▸ Instructions for the task
Your answer should be a single number: the count of lines in the records below containing the word "slip".

▸ Given data
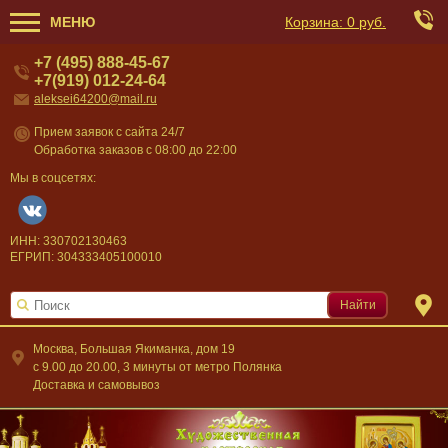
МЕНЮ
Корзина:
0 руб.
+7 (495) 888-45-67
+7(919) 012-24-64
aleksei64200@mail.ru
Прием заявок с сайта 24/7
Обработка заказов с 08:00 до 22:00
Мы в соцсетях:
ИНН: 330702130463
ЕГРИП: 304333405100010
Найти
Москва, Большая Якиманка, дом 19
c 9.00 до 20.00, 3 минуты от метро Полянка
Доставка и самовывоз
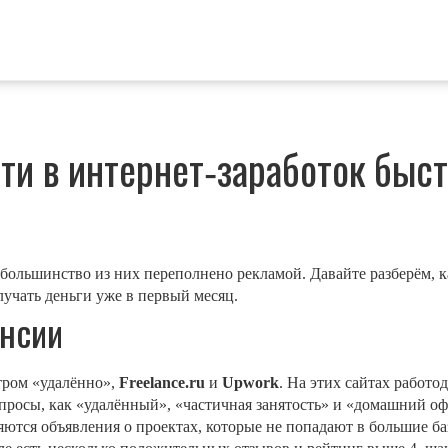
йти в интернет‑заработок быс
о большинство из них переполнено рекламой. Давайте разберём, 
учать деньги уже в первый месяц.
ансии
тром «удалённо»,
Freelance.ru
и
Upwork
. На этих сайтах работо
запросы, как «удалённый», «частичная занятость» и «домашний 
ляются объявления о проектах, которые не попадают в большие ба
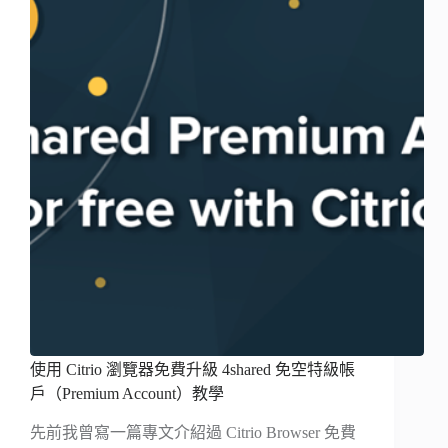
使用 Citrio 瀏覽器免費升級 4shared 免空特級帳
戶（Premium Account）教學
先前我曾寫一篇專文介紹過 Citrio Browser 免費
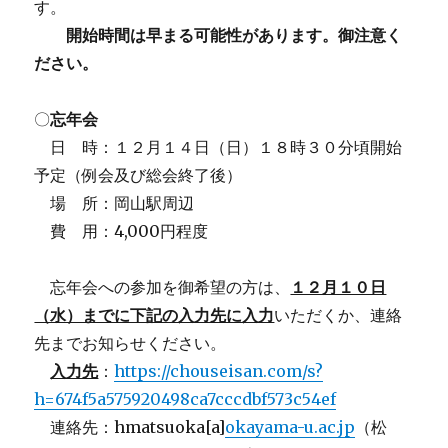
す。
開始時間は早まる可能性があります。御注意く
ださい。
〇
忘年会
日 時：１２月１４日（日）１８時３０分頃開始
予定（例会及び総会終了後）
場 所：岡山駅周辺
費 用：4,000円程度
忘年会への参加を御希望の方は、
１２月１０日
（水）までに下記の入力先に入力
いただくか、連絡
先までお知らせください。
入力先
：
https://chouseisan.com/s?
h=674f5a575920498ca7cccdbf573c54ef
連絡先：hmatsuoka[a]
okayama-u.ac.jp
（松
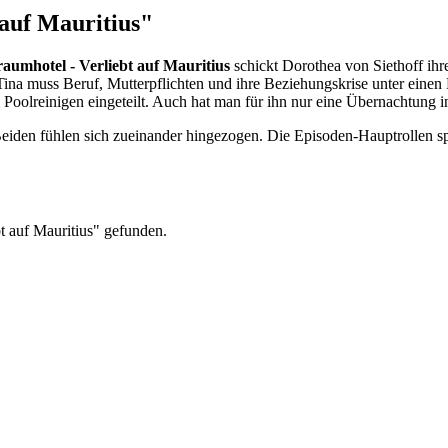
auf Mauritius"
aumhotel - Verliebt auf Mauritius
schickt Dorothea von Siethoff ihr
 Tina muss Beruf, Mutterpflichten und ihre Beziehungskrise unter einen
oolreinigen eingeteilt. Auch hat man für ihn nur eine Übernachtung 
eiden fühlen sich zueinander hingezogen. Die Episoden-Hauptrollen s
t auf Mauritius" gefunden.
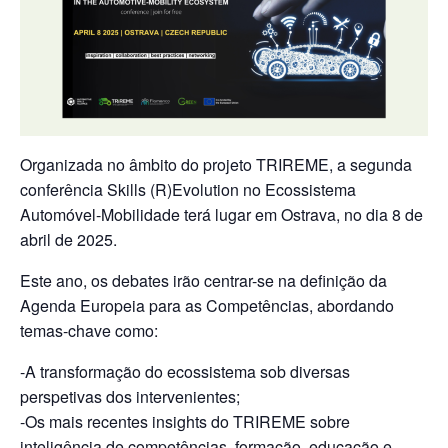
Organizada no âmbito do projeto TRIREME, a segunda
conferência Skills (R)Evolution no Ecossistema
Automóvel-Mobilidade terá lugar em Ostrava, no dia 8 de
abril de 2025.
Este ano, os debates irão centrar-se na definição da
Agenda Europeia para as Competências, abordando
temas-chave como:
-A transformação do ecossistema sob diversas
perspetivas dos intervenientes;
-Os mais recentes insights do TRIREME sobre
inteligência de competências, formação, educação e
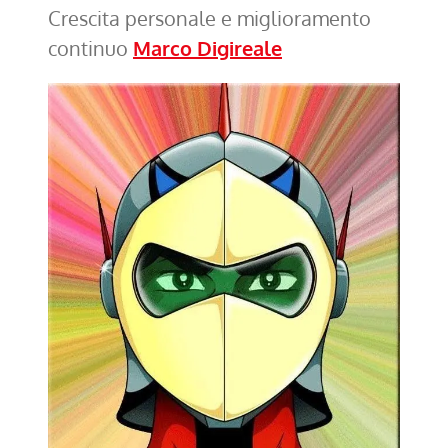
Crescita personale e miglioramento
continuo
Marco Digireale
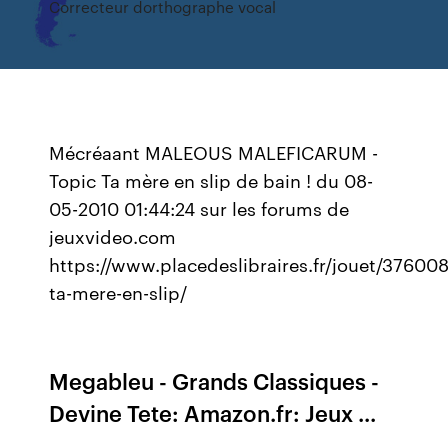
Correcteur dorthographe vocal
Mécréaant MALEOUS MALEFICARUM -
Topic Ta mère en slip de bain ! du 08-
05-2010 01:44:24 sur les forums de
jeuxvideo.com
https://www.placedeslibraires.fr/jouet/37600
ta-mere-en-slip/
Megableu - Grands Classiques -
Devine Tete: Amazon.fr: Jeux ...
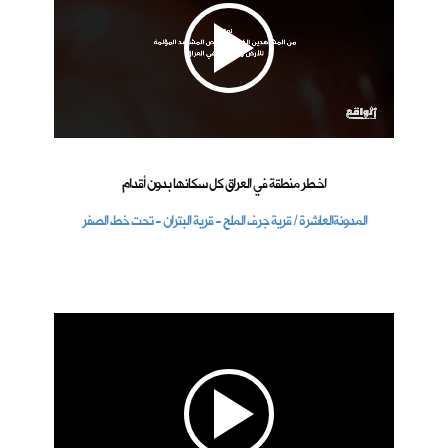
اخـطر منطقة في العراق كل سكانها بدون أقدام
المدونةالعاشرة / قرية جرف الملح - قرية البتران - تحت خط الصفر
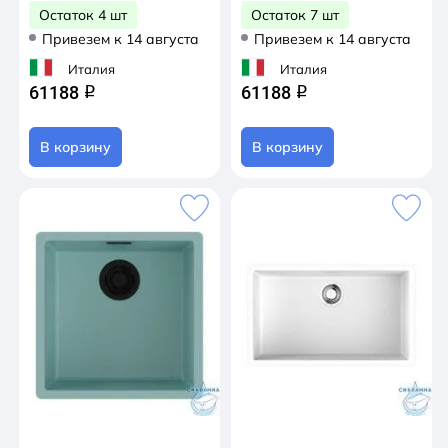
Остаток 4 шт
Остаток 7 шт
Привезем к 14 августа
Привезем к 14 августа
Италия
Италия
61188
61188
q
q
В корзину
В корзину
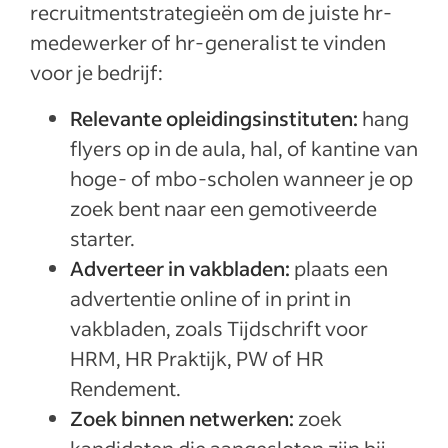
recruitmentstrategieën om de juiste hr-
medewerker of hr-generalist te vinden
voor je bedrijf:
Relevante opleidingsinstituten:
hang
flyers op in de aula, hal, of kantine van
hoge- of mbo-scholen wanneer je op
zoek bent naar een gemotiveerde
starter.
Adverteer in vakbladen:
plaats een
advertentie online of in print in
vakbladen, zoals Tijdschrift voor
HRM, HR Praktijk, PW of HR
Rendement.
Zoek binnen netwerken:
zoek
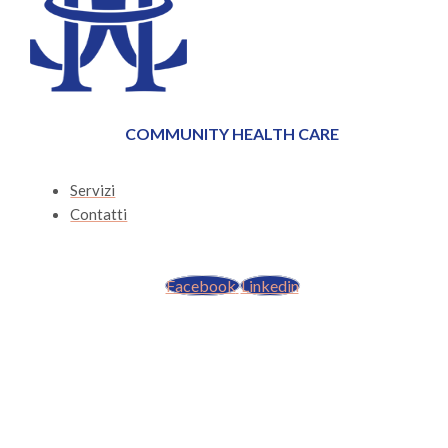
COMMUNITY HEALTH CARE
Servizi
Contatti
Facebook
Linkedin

▸ Output of the exercise
2